Tuesday, April 19, 2011

Raven -Premise: Longing

I thought I heard him again. It was last night. I could hear the water slapping against the dock, against the wood of a place that had never existed in this world. I tasted the night, and that scent was in the air: the smell of the sea, of tarnish and gold; and underneath it all, the scent of a man long weary of this plane. I was so convinced that he was here, that he'd come to claim what was rightfully his, that I arose and in my half-wakened state, I went down to the shop and wandered round and round, the breath of him in my hair and against my skin.
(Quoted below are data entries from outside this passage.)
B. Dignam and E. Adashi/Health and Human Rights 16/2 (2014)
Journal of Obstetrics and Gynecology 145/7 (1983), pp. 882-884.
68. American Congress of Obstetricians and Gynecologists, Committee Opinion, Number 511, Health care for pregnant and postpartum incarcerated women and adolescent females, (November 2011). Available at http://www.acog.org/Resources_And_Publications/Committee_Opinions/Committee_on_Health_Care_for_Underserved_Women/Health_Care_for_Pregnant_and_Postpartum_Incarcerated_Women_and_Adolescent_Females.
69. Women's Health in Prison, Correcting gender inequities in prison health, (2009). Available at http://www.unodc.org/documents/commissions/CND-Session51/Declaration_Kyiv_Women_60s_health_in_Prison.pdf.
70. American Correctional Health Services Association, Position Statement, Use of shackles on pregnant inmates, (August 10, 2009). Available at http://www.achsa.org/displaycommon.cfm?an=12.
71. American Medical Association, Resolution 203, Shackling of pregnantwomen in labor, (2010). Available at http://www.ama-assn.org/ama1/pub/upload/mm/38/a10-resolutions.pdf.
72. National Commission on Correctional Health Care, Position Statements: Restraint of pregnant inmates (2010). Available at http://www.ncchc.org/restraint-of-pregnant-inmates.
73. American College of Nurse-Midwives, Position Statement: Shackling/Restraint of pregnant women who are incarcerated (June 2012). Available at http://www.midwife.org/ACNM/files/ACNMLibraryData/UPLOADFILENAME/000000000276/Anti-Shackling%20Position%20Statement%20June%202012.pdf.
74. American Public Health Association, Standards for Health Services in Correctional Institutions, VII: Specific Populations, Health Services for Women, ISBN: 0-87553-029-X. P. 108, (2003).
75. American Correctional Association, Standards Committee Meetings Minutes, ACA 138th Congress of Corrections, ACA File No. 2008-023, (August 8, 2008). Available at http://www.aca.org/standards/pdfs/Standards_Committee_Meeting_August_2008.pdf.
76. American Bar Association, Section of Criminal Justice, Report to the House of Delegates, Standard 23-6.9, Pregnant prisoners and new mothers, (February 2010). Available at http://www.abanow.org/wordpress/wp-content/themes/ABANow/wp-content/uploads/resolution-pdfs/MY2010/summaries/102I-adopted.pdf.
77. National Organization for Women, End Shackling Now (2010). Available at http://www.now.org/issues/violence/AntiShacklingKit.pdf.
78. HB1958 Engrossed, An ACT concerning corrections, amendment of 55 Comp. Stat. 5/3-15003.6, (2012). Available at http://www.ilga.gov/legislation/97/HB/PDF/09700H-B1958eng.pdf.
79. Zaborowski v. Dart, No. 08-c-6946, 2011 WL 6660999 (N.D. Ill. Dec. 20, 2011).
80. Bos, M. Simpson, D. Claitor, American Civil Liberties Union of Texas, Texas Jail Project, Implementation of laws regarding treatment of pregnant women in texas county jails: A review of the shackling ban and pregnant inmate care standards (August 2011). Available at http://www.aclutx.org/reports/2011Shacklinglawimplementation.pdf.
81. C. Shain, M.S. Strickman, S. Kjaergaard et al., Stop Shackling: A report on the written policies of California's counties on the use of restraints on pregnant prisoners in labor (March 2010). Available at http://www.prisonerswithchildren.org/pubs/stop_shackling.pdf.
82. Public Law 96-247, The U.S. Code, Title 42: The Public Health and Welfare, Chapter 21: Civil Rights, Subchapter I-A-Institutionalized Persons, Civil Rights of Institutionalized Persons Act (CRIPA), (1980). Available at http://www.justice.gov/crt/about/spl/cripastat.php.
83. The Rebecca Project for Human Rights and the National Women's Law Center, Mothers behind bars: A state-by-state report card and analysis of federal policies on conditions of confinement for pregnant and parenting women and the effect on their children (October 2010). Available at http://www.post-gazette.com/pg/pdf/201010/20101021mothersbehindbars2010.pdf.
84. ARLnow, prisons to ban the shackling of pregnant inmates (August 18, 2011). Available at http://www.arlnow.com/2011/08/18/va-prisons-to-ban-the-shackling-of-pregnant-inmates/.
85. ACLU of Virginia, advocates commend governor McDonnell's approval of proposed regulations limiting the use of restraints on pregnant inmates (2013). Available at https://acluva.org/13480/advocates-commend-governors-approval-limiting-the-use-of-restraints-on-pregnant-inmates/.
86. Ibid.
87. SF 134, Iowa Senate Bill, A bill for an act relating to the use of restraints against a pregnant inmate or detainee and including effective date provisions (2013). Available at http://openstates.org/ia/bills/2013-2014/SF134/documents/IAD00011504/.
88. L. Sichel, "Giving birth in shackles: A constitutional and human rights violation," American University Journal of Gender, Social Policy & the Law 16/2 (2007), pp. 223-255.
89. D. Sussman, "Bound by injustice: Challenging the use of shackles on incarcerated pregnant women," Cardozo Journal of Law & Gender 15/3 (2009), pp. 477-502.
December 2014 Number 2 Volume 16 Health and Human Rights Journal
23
My eyes were dry at first- only my quavering breath betrayed the uncertainty of what my senses told me. I knew he was there, and I pushed through my realm as I had before on the night we met. This time, I would not fail. But the human realm would not yield its secret. I returned to bed disheartened, with salt in my hair and frost in my heart. It is a wonder that I failed to wake Guy.
Then again, it is still uncertain what he would have done to our former lover.
I will always be waiting.
I've been worse than usual lately. Maybe it really was a mistake to tie ourselves so fully to him. Between what we both suffered at the hands of the Council and this empty feeling, I can't say that it's been for the best. I was desperate after what happened to Megara, and so I acted to bind us all. The Fates must be laughing at me right now.